席に行くと、カバンを机の横にかけ、席についた。
(羽山君、やっと来た。でもなんか印象が違う気がするな)
入学式の時にしていなかったメガネをしている。
あの時あった明るい笑顔もなく、どこか影があるような顔をしていた。
「よーし、始めるぞー」
そこで、担任の女性教諭の笠井麻里先生が入ってきた。
涼への興味は薄れ、生徒たちは各自の席に戻っていった。
「みんなに言っておくけど、羽山は入学式後から昨日まで家庭の事情で休んでいたから、困ったことがあったらみんな手伝ってあげるように」
自分のことを言われていたが、涼はそれでも何か考え込んだような表情で話を聞いている様子はなかった。
放課後
クラスでも中心グループの男子、
「みんな部活とか始まったら、あまり機会がなくなるし、親睦も兼ねてパーっと遊びに行こうぜ」
「いいね、カラオケとか?」
「カラオケもいいけど、ボーリング大会もいいんじゃない」
「そうだな、行きたい人で多数決を取ろうか。

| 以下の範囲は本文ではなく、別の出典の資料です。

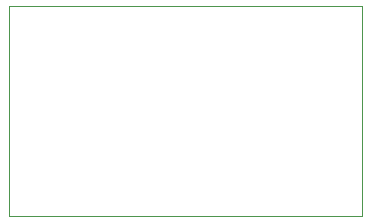
<source format=gko>
G04*
G04 #@! TF.GenerationSoftware,Altium Limited,Altium Designer,20.1.11 (218)*
G04*
G04 Layer_Color=16711935*
%FSLAX25Y25*%
%MOIN*%
G70*
G04*
G04 #@! TF.SameCoordinates,065DB7FD-4843-4C92-90AC-568386BA0B10*
G04*
G04*
G04 #@! TF.FilePolarity,Positive*
G04*
G01*
G75*
%ADD27C,0.00394*%
D27*
X130000Y127500D02*
Y197500D01*
Y127500D02*
X247500D01*
Y197500D01*
X130000D02*
X247500D01*
M02*

</source>
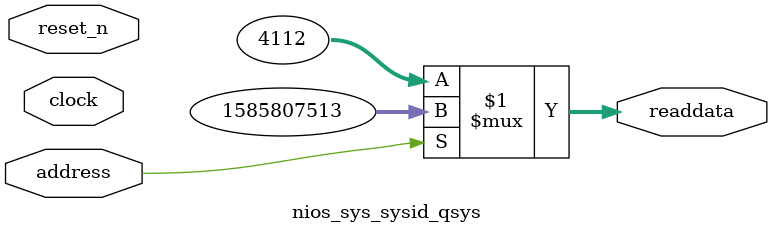
<source format=v>



// synthesis translate_off
`timescale 1ns / 1ps
// synthesis translate_on

// turn off superfluous verilog processor warnings 
// altera message_level Level1 
// altera message_off 10034 10035 10036 10037 10230 10240 10030 

module nios_sys_sysid_qsys (
               // inputs:
                address,
                clock,
                reset_n,

               // outputs:
                readdata
             )
;

  output  [ 31: 0] readdata;
  input            address;
  input            clock;
  input            reset_n;

  wire    [ 31: 0] readdata;
  //control_slave, which is an e_avalon_slave
  assign readdata = address ? 1585807513 : 4112;

endmodule



</source>
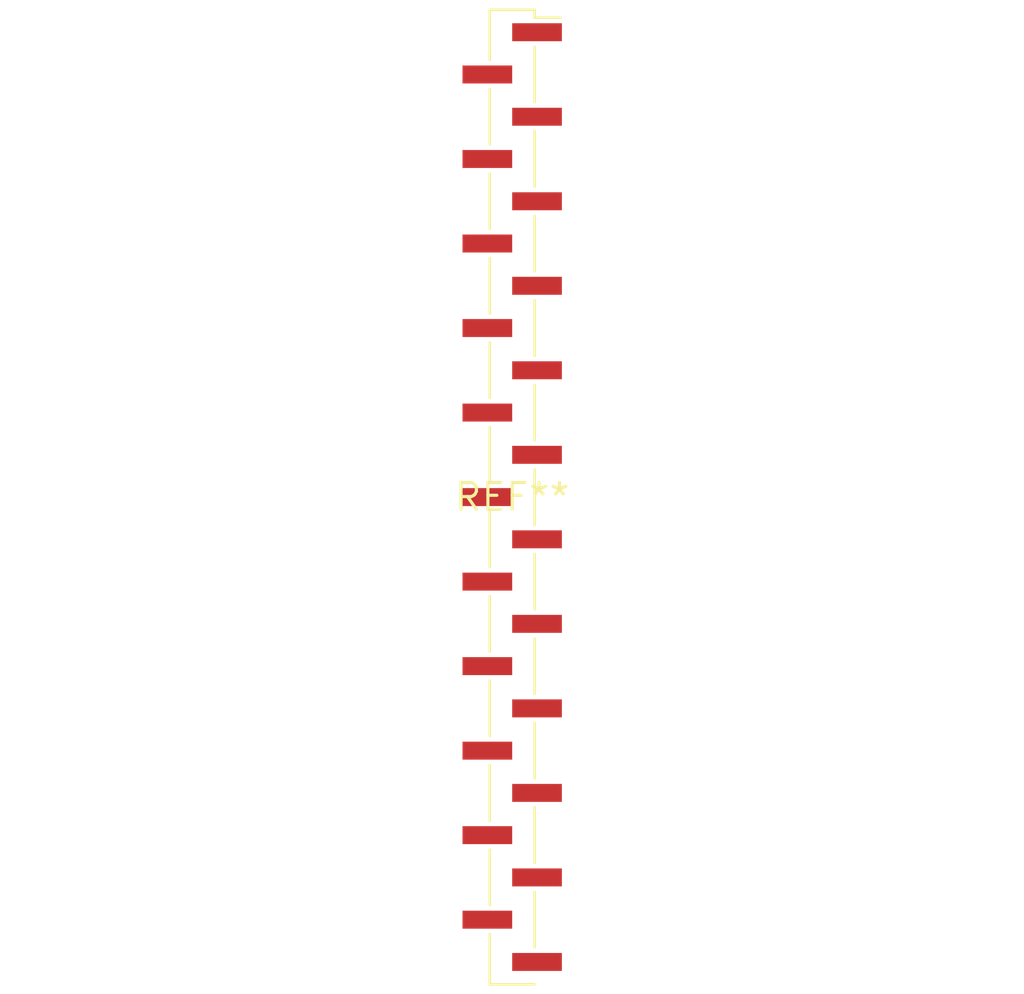
<source format=kicad_pcb>
(kicad_pcb (version 20240108) (generator pcbnew)

  (general
    (thickness 1.6)
  )

  (paper "A4")
  (layers
    (0 "F.Cu" signal)
    (31 "B.Cu" signal)
    (32 "B.Adhes" user "B.Adhesive")
    (33 "F.Adhes" user "F.Adhesive")
    (34 "B.Paste" user)
    (35 "F.Paste" user)
    (36 "B.SilkS" user "B.Silkscreen")
    (37 "F.SilkS" user "F.Silkscreen")
    (38 "B.Mask" user)
    (39 "F.Mask" user)
    (40 "Dwgs.User" user "User.Drawings")
    (41 "Cmts.User" user "User.Comments")
    (42 "Eco1.User" user "User.Eco1")
    (43 "Eco2.User" user "User.Eco2")
    (44 "Edge.Cuts" user)
    (45 "Margin" user)
    (46 "B.CrtYd" user "B.Courtyard")
    (47 "F.CrtYd" user "F.Courtyard")
    (48 "B.Fab" user)
    (49 "F.Fab" user)
    (50 "User.1" user)
    (51 "User.2" user)
    (52 "User.3" user)
    (53 "User.4" user)
    (54 "User.5" user)
    (55 "User.6" user)
    (56 "User.7" user)
    (57 "User.8" user)
    (58 "User.9" user)
  )

  (setup
    (pad_to_mask_clearance 0)
    (pcbplotparams
      (layerselection 0x00010fc_ffffffff)
      (plot_on_all_layers_selection 0x0000000_00000000)
      (disableapertmacros false)
      (usegerberextensions false)
      (usegerberattributes false)
      (usegerberadvancedattributes false)
      (creategerberjobfile false)
      (dashed_line_dash_ratio 12.000000)
      (dashed_line_gap_ratio 3.000000)
      (svgprecision 4)
      (plotframeref false)
      (viasonmask false)
      (mode 1)
      (useauxorigin false)
      (hpglpennumber 1)
      (hpglpenspeed 20)
      (hpglpendiameter 15.000000)
      (dxfpolygonmode false)
      (dxfimperialunits false)
      (dxfusepcbnewfont false)
      (psnegative false)
      (psa4output false)
      (plotreference false)
      (plotvalue false)
      (plotinvisibletext false)
      (sketchpadsonfab false)
      (subtractmaskfromsilk false)
      (outputformat 1)
      (mirror false)
      (drillshape 1)
      (scaleselection 1)
      (outputdirectory "")
    )
  )

  (net 0 "")

  (footprint "PinHeader_1x23_P2.00mm_Vertical_SMD_Pin1Right" (layer "F.Cu") (at 0 0))

)

</source>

まずはいくメンバーをはっきりしよう」
「私いくー。栗山さんはどうする?」
「私は用事があるから」
奏は違うクラスの賢治と放課後デートの約束があるため、断った。
最も奏は約束がなくても男子のいる集まりには参加する気はなかったのだが。
「えー。栗山さん行かないの? 俺ちょっと期待していたんだけど」
「そうだよ、せっかくなんだしみんなで行こうぜ、栗山さん」
しかし、美人で明るい奏とお近づきになりたい男子たちはなんだかんだ言って食い下がる。
そこで、奏の親友の古賀まどかが間に入る。
「はいはい、それまでよ男子たち。奏には彼氏がいるんだからそっち優先よ」
「ありがとう、まどか」
「いいのよ。奏。約束あるんでしょ。こっちはいいから早くいきな」
「分かった、じゃあね」
「うん、また明日」
奏が、教室を出ようとしていると、教室の出入り口付近で涼が男子二人に誘われていた。
「羽山も行こうぜ?」
「いや、俺はちょっと」
「絶対楽しいぜ」
「でも、ごめん」
「ああ、分かったよ。またな」
「うん、じゃあ」
涼が去った後で、男子たちは
「せっかく誘ってやったのにな」
「ああいうの萎えるよな。でも、なんだかあいつ暗いし別にいいんじゃないか?」
「まあそうだな」
と、断られたことの不満を言っていた。
(羽山君は何か事情がありそうね)
その男子たちの横を通り抜けながら、奏は思った。
「おう、奏!」
「賢治、お待たせ。行きましょうか?」
涼のことが少し気になった奏だったが、賢治にあって気持ちを切り替えたことによって、忘れていった。
その日以降、涼に積極的に話しかける生徒はいなく、また涼も自分から話すわけでもない。
昼休みなどには教室に残ることもなく、誰とも交流をしないという状態が続いた。
それから1ヶ月半ほどが過ぎていた。